While Plaintiffs may not have specifically identified a corporate officer, director, or managing agent who authorized, ratified, or was personally involved in the alleged misconduct, a corporation may itself be guilty of oppression and malice based on its corporate policies. (See Samantha B. v. Aurora Vista Del Mar, LLC (2022) 77 Cal.App.5th 85, 106 [corporation personally guilty of oppression and malice where it set the policies that made sexual predation of patients almost inevitable, and, in setting those policies, the corporation acted willfully and with a conscious disregard for the safety of others].)

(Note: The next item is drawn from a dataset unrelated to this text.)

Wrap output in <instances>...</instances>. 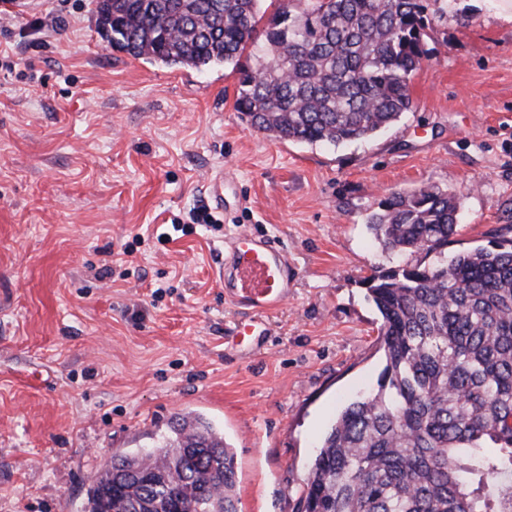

Here, Plaintiffs have alleged that Defendant had a practice of concealing information regarding the potential engine defect, even though it had abundant information regarding its existence. As pled, Plaintiffs have alleged sufficient facts to support their punitive damage allegations.
Thus, the Court shall deny Defendant’s Motion to Strike.
Plaintiffs are ordered to give notice of the Court’s ruling.